Luttes sociales

Créer son emploi pour sortir de la précarité

Conférence du Comité de l’Appel de l’Ermitage de Trois-Bassins

Céline Tabou / 9 septembre 2013

Remerciant l’hôte de cette conférence, Thérésien Rocrou, et « les bénévoles (qui) ont apporté chacun sa pierre », Bertrand Miranville, secrétaire de l’association, a évoqué la « vision de Déclic Solidarité Krénos », présidé par Marinelle Sandance.

Bertrand Miranville a rappelé que « tout le monde a besoin d’un travail pour trouver sa place dans la société, pour avoir sa dignité ». L’objectif de cette association créatrice de revenus est de « créer une nouvelle dynamique d’insertion des exclus du marché du travail, en donnant au travail un rôle central, et en en faisant un outil d’insertion sociale et professionnelle ».

Lutter contre l’exclusion par l’activité économique

Impulsée par Simone Yee Chong Tchi Kan, Déclic Solidarité Krénos souhaite sortir les gens du chômage, « d’où l’idée (Déclic) d’ouvrir, par l’entraide et la Solidarité, des perspectives rémunératrices (Créneau/Krénos) à leurs compétences inexploitées ». Créée en 2009, l’association s’est orientée vers « le secteur de l’insertion par l’activité économique dont la démarche s’inscrit d’une part dans la lutte contre l’exclusion en favorisant les dynamiques d’insertion par l’activité économique ». Il s’agit d’ « accompagner un public fragilisé vers un projet social et professionnel » et de lutter contre le gaspillage « en favorisant la logique de développement durable, alliant les dimensions sociales, économiques et environnementales », a expliqué Bertrand Miranville.

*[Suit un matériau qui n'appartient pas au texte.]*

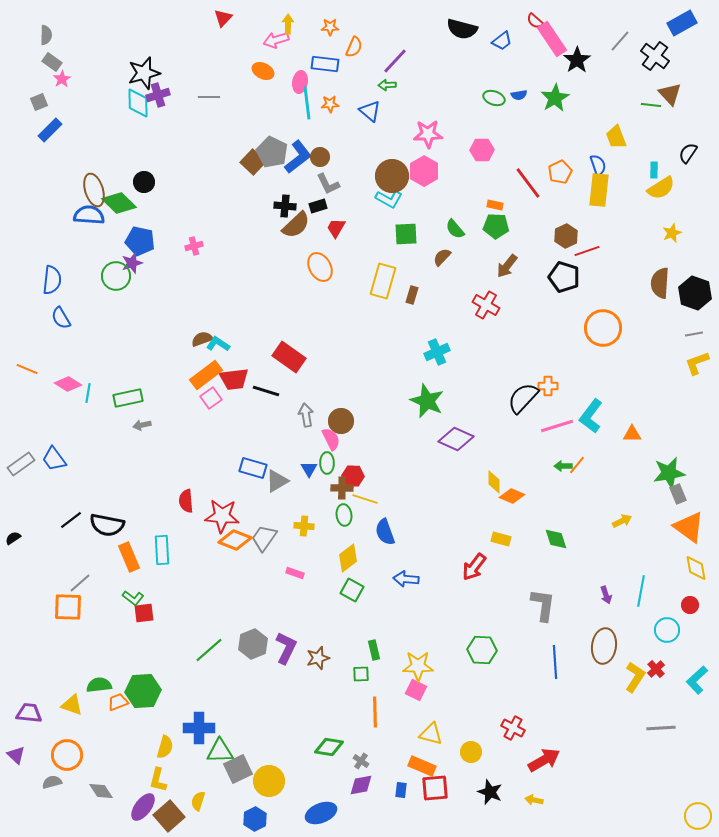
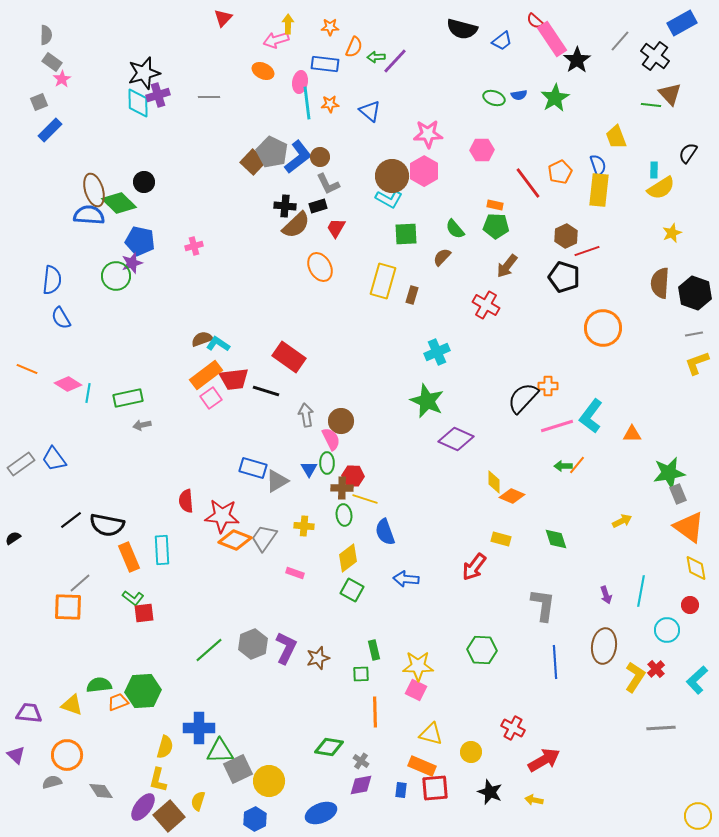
green arrow at (387, 85): moved 11 px left, 28 px up
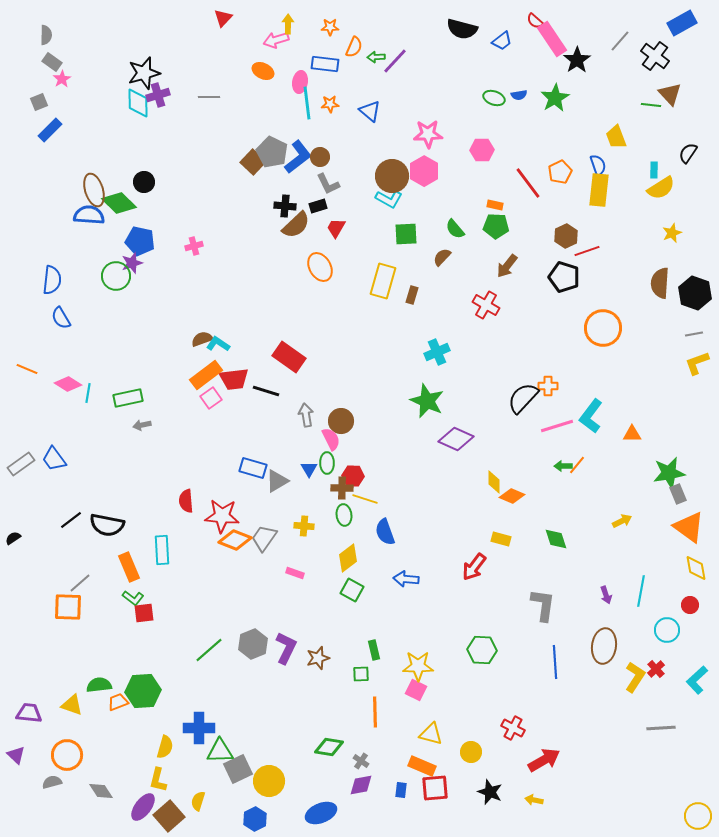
orange rectangle at (129, 557): moved 10 px down
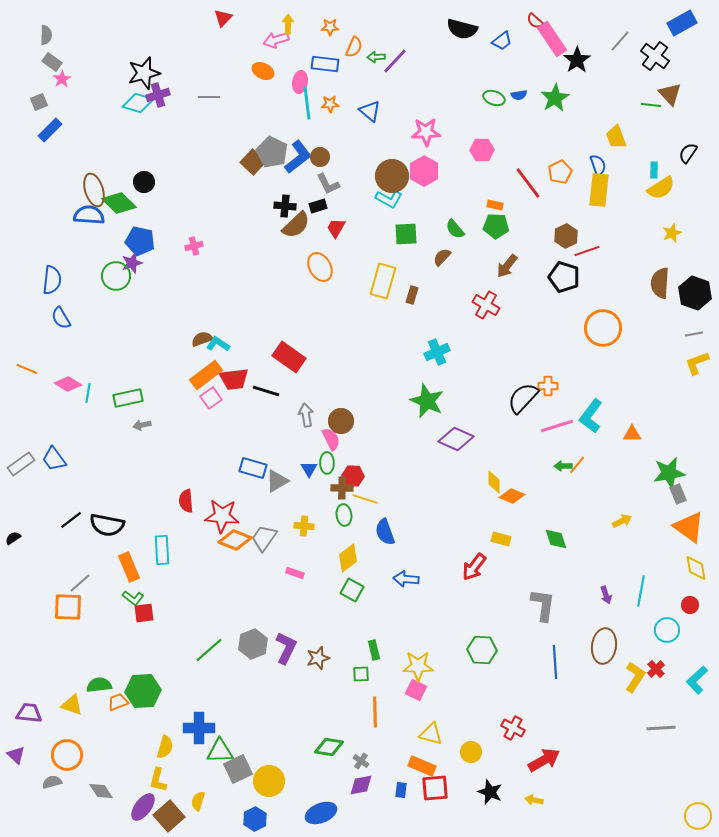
cyan diamond at (138, 103): rotated 72 degrees counterclockwise
pink star at (428, 134): moved 2 px left, 2 px up
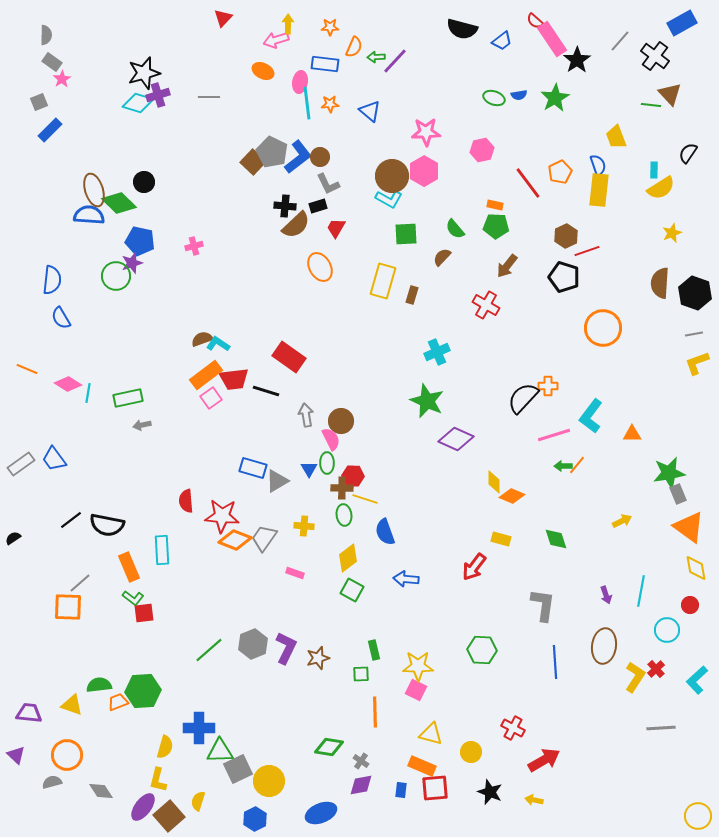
pink hexagon at (482, 150): rotated 10 degrees counterclockwise
pink line at (557, 426): moved 3 px left, 9 px down
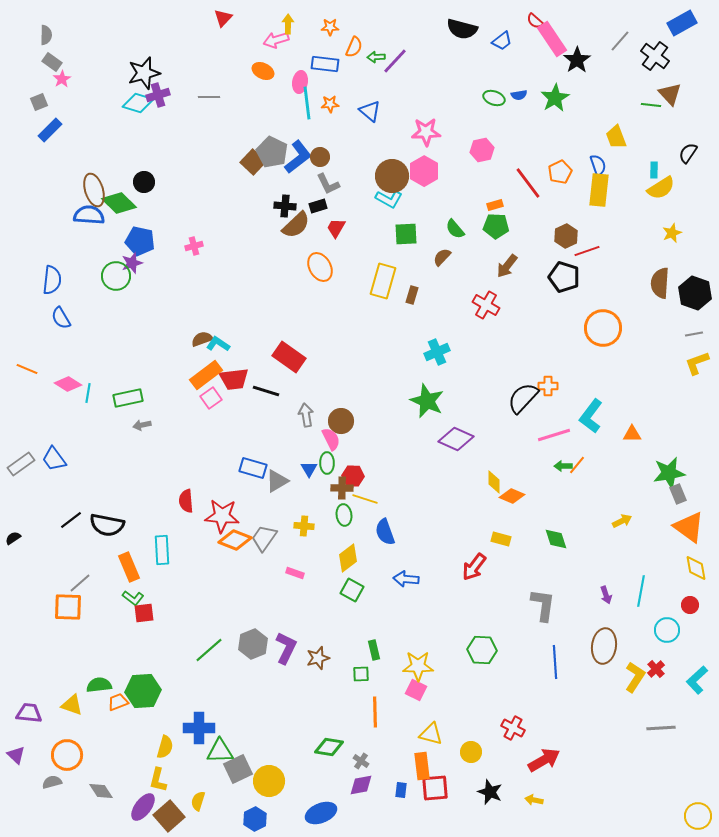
orange rectangle at (495, 205): rotated 28 degrees counterclockwise
orange rectangle at (422, 766): rotated 60 degrees clockwise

L’association a créé des emplois à travers « la récupération, la valorisation et la promotion de l’artisanat à partir des matières susceptibles d’être recyclées ». Il s’agit là d’un « facteur de développement socio-économique », a-t-il indiqué. Ce dernier a expliqué que par « ces activités, nous accompagnons tous ceux et celles qui n’auraient pas de chance de trouver du travail ». D’ailleurs, « l’accompagnement individualisé mis en place permet d’évaluer des savoir-faire et des savoir-être, de progresser dans l’apprentissage de nouvelles compétences et d’élaborer un projet socioprofessionnel ». L’objectif de l’association est d’amener les gens à l’emploi durable.

Centrée sur trois thèmes (récupération, écologie et originalité), « notre démarche créative » tourne autour de « la collecte de déchets potentiellement réemployables ou recyclables soit par apport volontaire des particuliers, soit en déchetterie, soit en partenariat avec d’autres organismes »  ; « la valorisation de ces objets au sein d’ateliers thématiques qui évaluent, nettoient, réparent ou démontent pour réemployer ou recycler les matériaux constitutifs » et « la sensibilisation du public et du personnel aux notions de protection de l’environnement, d’écocitoyenneté et de développement durable », a indiqué Bertrand Miranville.

« En mutualisant nos savoirs, nous pouvons créer de l’emploi »

De son côté, Aurélie Crescence a dénoncé le contexte politique où, « s ous prétexte de lutter contre le chômage, les gouvernements successifs ont mis en œuvre une myriade de contrats précaires, dits aidés, aux appellations diverses ». La jeune femme a pointé du doigt des « contrats aidés, créés pour lutter contre le chômage » qui « sont en fait trop souvent utilisés par les collectivités publiques ou associatives para-municipales comme une machine électorale ». Pour cette membre de l’association Femmes Solidaires pour l’emploi, qui a à cœur la lutte des femmes et notamment l’emploi pour celles-ci : « Le chômage et la précarité ne sont pas des fatalités du 21 ème siècle. Lutter contre ces fléaux demande de réorienter et de réorganiser l’activité humaine dans le but de satisfaire les besoins sociaux et économiques. Cette urgence doit présider les politiques en France ».

Cette dernière préconise le « rassemblement de l’ensemble des moyens injectés dans les divers dispositifs d’insertion dans un fonds d’investissement pour le développement de l’emploi », destiné à « moduler les aides régionales aux entreprises avec des critères d’emploi durable, de formation et de respect environnemental ». Rappelant que «  Femmes Solidaires pour l’emploi est née du combat de 13 femmes privées injustement de leur emploi, projet porté par l’association Déclic justement » , les contrats de ces treize femmes n’ont jusqu’à l’heure pas été attribués.

«  Nous, Femmes Solidaires pour l’emploi, nous disons : y en a marre, on ne peut plus tergiverser, toute personne a des savoirs, des compétences, des ressources à développer et à partager. La mutualisation en commun de nos savoirs peut créer une véritable dynamique », a conclu Aurélie Crescence.